**取り組む課題**
大和田美帆さんのインタビュー記事のうち、「大和田さん:3月末、母の熱が」から「ように過ごされていましたか?」に至るまでのすべてを、一字も改めずに再掲してください。

「こんなことが起きていいんだ…?」と語る大和田美帆さん。コロナ禍で母・岡江久美子さんを亡くして4年半。いまだに複雑な感情を抱えたまま、今に至ると明かします。(全5回中の3回)

最後に母の声を聞いたのは電話だった

大和田美帆

── 2020年4月23日にお母さまの岡江久美子さんが亡くなって約4年半。最後に声を聞いたのが電話だったそうですね。

 

大和田さん:3月末、母の熱が出始めたころですね。私は普段から感染を気にしていたんですけど、母は「大丈夫よ」なんて言っていて温度感の違いで少しけんかになってしまって。私も母もまさかコロナに感染するなんて思っていなかったのですが、それが最後の会話になってしまいました。

 

── 改めて当時の状況についてお聞かせください。まず、2019年12月末に乳がんの手術をされていたそうですね。

 

大和田さん:母は、私と父にも乳がんのことを内緒にしていて、手術する2、3日前に初めて母から病気について聞かされたんです。もう、びっくりして泣きましたよ。手術もつき添わなくてもいいと言われましたが、無理やりつき添いました。その後、年が明けて2020年1月から放射線治療を始めて、3月末あたりまで続いたのかな。母は乳がんを世間に公表するつもりはなかったようですが、母が亡くなったときに、今までの流れを説明しないといけないと思って、母の意に反してしまったかもしれませんが、一緒にお伝えしました。

 

── 3月末ころから咳が出始めたそうですが、乳がん手術後、1月から3月の間はどのように過ごされていましたか?

 

大和田さん:放射線治療をしながら仕事もしていましたね。2月くらいに船のニュース…、ダイヤモンド・プリンセス号のニュースを見て「怖いねぇ」と一緒に話していたし、3月には志村けんさんがお亡くなりになって、母と「けんさん、亡くなっちゃったね…」といった会話もしていたんです。母の熱がで始めたのが、志村さんが亡くなって数日後。しばらく自宅で様子を見ていましたが、ご飯が徐々に食べられなくなって、倦怠感も出てきたようで。

**データ抜粋**
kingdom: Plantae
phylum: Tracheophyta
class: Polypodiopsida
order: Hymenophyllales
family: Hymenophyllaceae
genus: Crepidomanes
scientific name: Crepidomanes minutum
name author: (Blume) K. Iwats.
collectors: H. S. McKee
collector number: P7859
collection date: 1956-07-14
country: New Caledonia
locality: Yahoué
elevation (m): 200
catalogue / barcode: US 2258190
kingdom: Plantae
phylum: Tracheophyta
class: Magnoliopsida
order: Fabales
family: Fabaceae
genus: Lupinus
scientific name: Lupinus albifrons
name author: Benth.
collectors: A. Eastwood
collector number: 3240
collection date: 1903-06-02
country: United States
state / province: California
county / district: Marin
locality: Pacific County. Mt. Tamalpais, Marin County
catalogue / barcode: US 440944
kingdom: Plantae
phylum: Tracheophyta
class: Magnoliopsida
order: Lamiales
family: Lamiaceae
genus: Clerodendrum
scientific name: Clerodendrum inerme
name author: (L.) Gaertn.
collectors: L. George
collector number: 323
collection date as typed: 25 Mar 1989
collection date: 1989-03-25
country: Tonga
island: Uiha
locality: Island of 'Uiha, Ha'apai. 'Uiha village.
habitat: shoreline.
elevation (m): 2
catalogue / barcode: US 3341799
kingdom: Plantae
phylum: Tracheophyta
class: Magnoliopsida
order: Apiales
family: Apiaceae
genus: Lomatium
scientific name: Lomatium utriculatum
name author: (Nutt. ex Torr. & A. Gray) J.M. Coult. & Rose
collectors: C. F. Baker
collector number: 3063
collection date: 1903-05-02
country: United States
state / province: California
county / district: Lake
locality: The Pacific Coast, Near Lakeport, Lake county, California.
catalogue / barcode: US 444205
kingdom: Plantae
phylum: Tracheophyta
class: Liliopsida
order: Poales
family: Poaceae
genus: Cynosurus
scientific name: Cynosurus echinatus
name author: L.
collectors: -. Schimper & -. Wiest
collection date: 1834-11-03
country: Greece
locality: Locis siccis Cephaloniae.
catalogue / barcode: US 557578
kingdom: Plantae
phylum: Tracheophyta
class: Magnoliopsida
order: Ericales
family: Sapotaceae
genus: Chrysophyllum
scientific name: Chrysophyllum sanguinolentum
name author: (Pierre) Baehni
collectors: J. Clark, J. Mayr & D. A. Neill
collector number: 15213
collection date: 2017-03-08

**記述解答**
大和田さん:3月末、母の熱が出始めたころですね。私は普段から感染を気にしていたんですけど、母は「大丈夫よ」なんて言っていて温度感の違いで少しけんかになってしまって。私も母もまさかコロナに感染するなんて思っていなかったのですが、それが最後の会話になってしまいました。

 

── 改めて当時の状況についてお聞かせください。まず、2019年12月末に乳がんの手術をされていたそうですね。

 

大和田さん:母は、私と父にも乳がんのことを内緒にしていて、手術する2、3日前に初めて母から病気について聞かされたんです。もう、びっくりして泣きましたよ。手術もつき添わなくてもいいと言われましたが、無理やりつき添いました。その後、年が明けて2020年1月から放射線治療を始めて、3月末あたりまで続いたのかな。母は乳がんを世間に公表するつもりはなかったようですが、母が亡くなったときに、今までの流れを説明しないといけないと思って、母の意に反してしまったかもしれませんが、一緒にお伝えしました。

 

── 3月末ころから咳が出始めたそうですが、乳がん手術後、1月から3月の間はどのように過ごされていましたか?